Dosimetric impact of Lipiodol in stereotactic body radiation therapy on liver after trans-arterial chemoembolization

• Published in: Medical physics (Lancaster) Vol. 44; no. 1; p. 342
• Main Authors: Kawahara, Daisuke, Ozawa, Shuichi, Saito, Akito, Nishio, Teiji, Kimura, Tomoki, Suzuki, Tatsuhiko, Hioki, Kazunari, Nakashima, Takeo, Ohno, Yoshimi, Murakami, Yuji, Nagata, Yasushi
• Format: Journal Article
• Language: English
• Published: United States 01.01.2017
• Subjects: Algorithms; Arteries; Biological Transport; Chemoembolization, Therapeutic; Ethiodized Oil - metabolism; Humans; Liver - blood supply; Liver - metabolism; Monte Carlo Method; Phantoms, Imaging; Radiometry - instrumentation; Radiosurgery; Radiotherapy Planning, Computer-Assisted; Monte Carlo; dose enhancement; Lipiodol
• ISSN: 2473-4209
• DOI: 10.1002/mp.12028

Stereotactic body radiation therapy (SBRT) combining trans-arterial chemoembolization (TACE) with Lipiodol is expected to improve local control. This study is aimed to estimate the dose enhancement in Lipiodol's proximity and to evaluate the dose calculation accuracy of the Acuros XB (AXB) algorithm and anisotropic analytical algorithm (AAA) in the Eclipse treatment planning system (TPS) (ver. 11, Varian Medical Systems, Palo Alto, USA), compared with that of the Monte Carlo (MC) calculation (using BEAMnrc/DOSXYZnrc code) for a virtual phantom and a treatment plan for liver SBRT after TACE. The MC calculation accuracy was validated by comparing its results with the percent depth dose (PDD) and the off-axis ratio (OAR) measured using a water-equivalent phantom containing Lipiodol.
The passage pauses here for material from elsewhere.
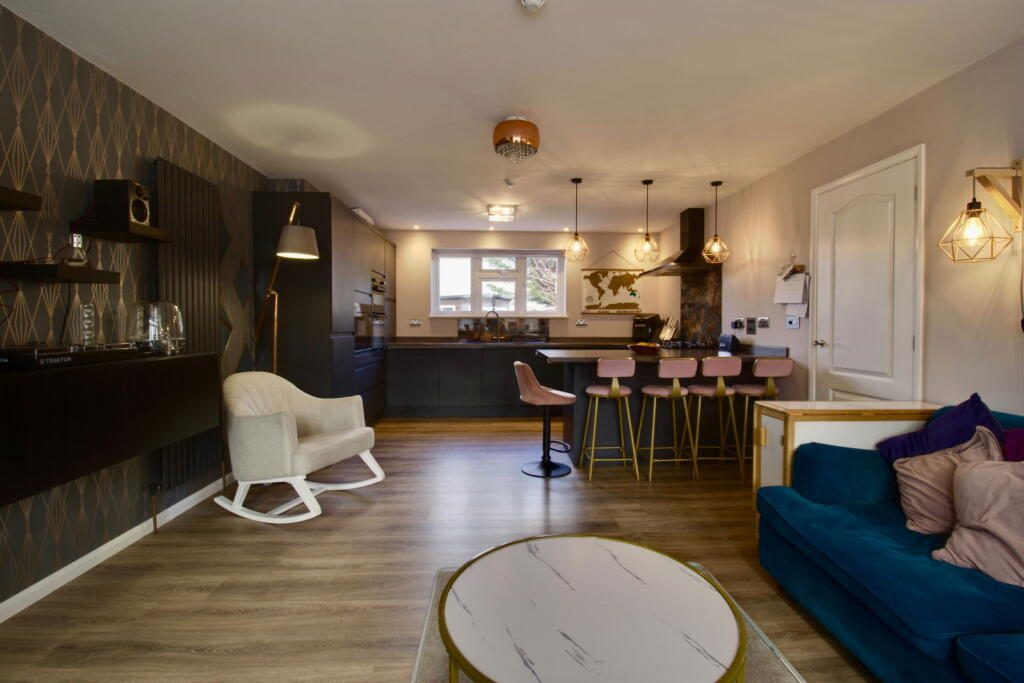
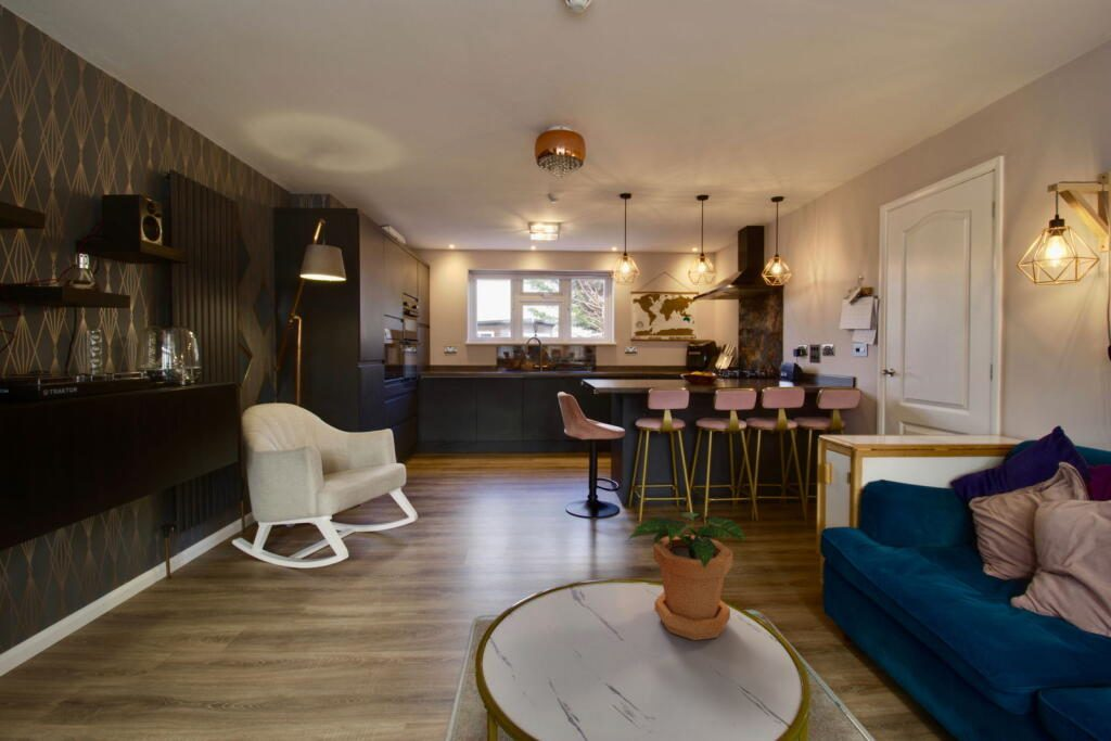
+ potted plant [626,509,745,641]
The dose difference in Lipiodol's proximity and the inhomogeneity correction accuracies of the AAA, AXB algorithm, and MC calculation were evaluated by calculating the PDDs and OARs for the virtual phantom with Lipiodol and the lateral profile for the clinical plan data. The measured data and the MC results agreed within 3%. The average dose in the Lipiodol uptake region was higher by 8.1% for the virtual phantom and 6.0% for the clinical case compared to that in regions without Lipiodol uptake. For the virtual phantom, compared with the MC calculation, the AAA and the AXB algorithm underestimated the doses immediately upstream of the Lipiodol region by 5.0% and 4.2%, in the Lipiodol region by 7.4% and 9.8%, and downstream of the Lipiodol region by 5.5% and 3.9% respectively. These discrepancy between the AXB and MC calculations were due to the incorrect assignment of Lipiodol material properties. Namely, the bone material was assigned automatically by the AXB algorithm as the materials for the AXB algorithm do not contain iodine, which is the main constituent of Lipiodol. The MC calculation indicated a larger and more accurate dose increase in Lipiodol compared with the TPS algorithms. The observed dose enhancement in the tumor area could be clinically significant.